Task details:
Word for word, please restate the line containing "10/14/2014: 4 -> 3" and all the lines that follow it to the end of the data.

Task inputs:
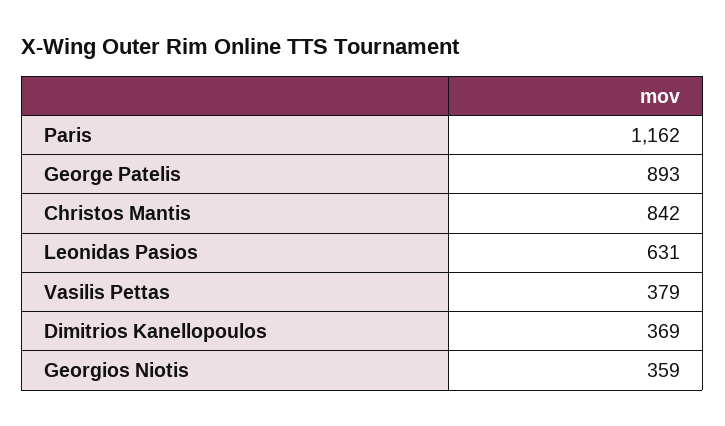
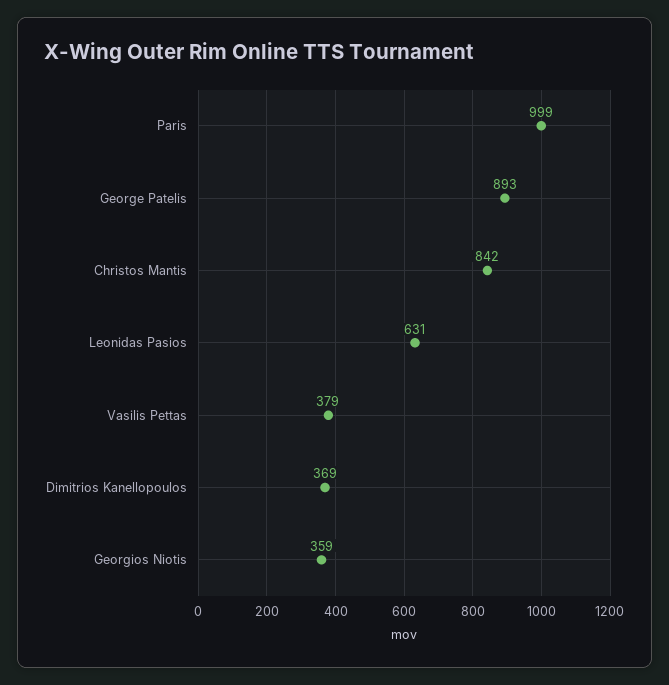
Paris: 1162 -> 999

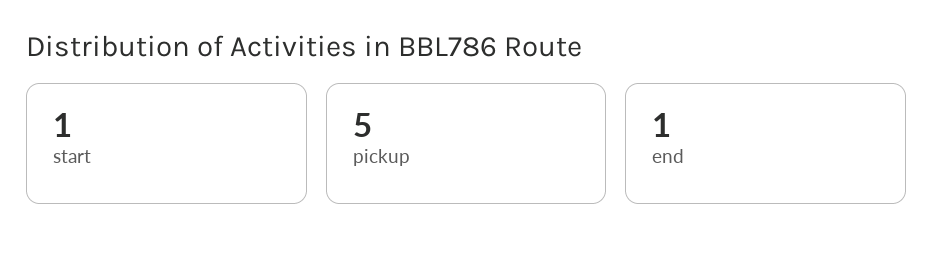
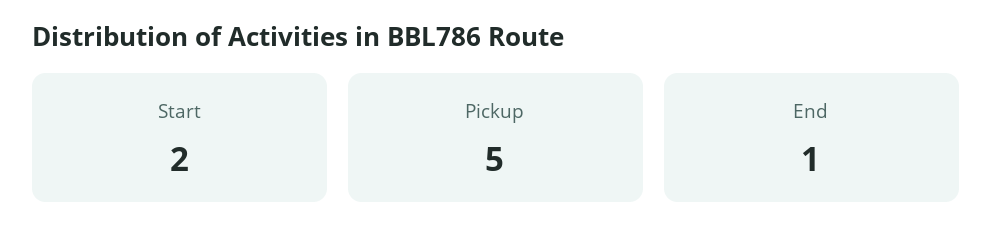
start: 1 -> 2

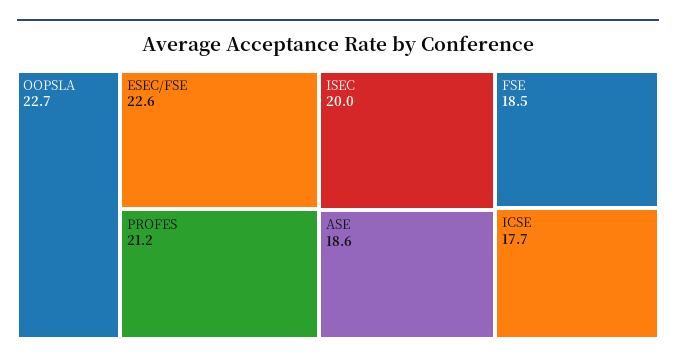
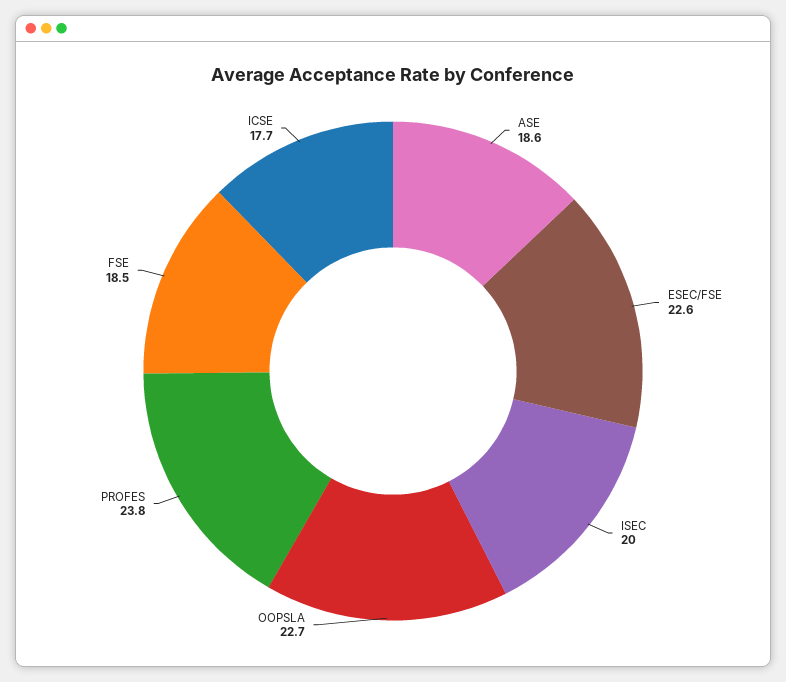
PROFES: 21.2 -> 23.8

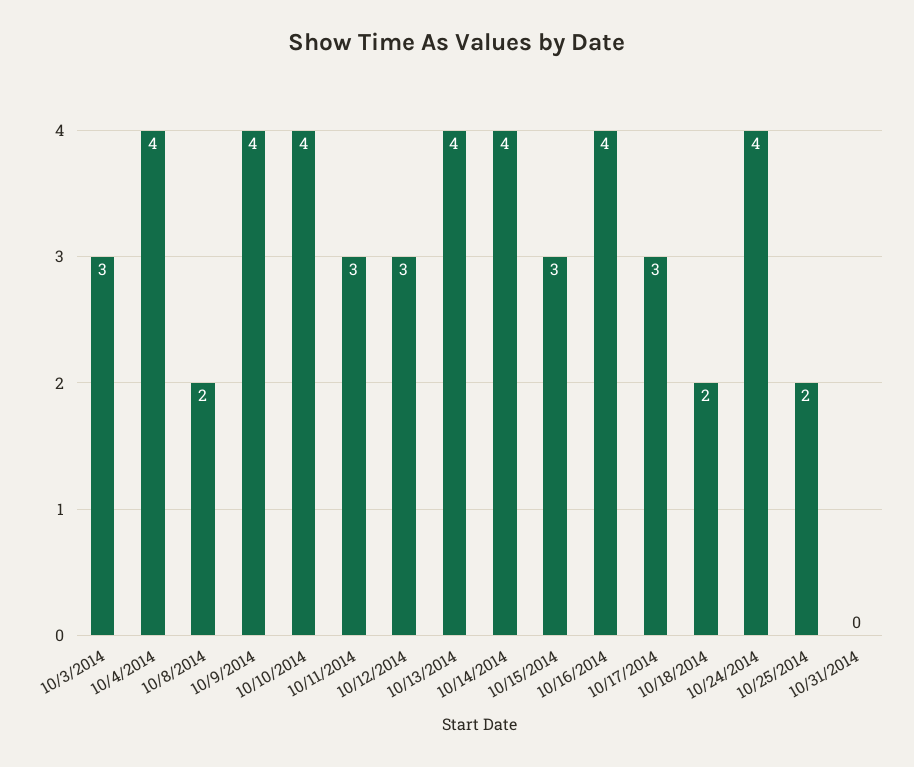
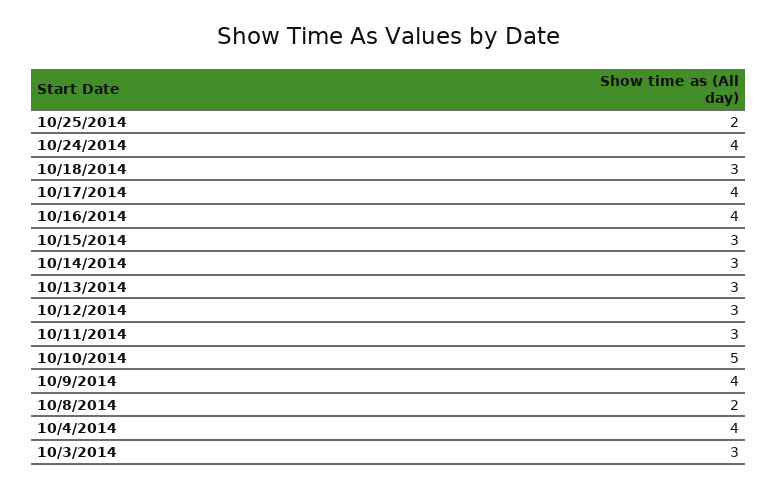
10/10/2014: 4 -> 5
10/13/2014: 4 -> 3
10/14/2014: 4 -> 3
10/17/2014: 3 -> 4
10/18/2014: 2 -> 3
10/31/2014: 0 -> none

Output of the task:
10/14/2014: 4 -> 3
10/17/2014: 3 -> 4
10/18/2014: 2 -> 3
10/31/2014: 0 -> none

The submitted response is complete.